■ Study material:
⁂
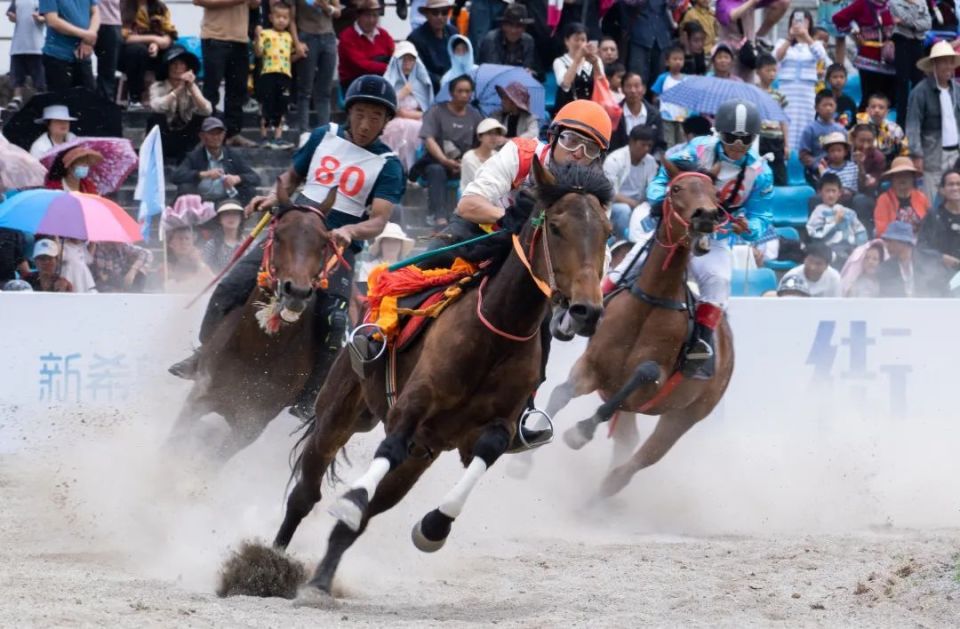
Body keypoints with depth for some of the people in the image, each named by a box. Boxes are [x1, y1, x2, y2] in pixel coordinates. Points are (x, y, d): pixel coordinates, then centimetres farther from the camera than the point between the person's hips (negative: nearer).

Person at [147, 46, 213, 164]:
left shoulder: (193, 87, -1)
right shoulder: (158, 87, -7)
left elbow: (207, 111, -19)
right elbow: (156, 107, -30)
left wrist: (191, 87, -27)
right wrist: (178, 89, -30)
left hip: (185, 139, 2)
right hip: (164, 137, -2)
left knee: (202, 118, -22)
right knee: (156, 118, -29)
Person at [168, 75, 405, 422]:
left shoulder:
⁂
Count up the lines in the records that contain the word "right" and reply with that figure only.

■ Task response:
5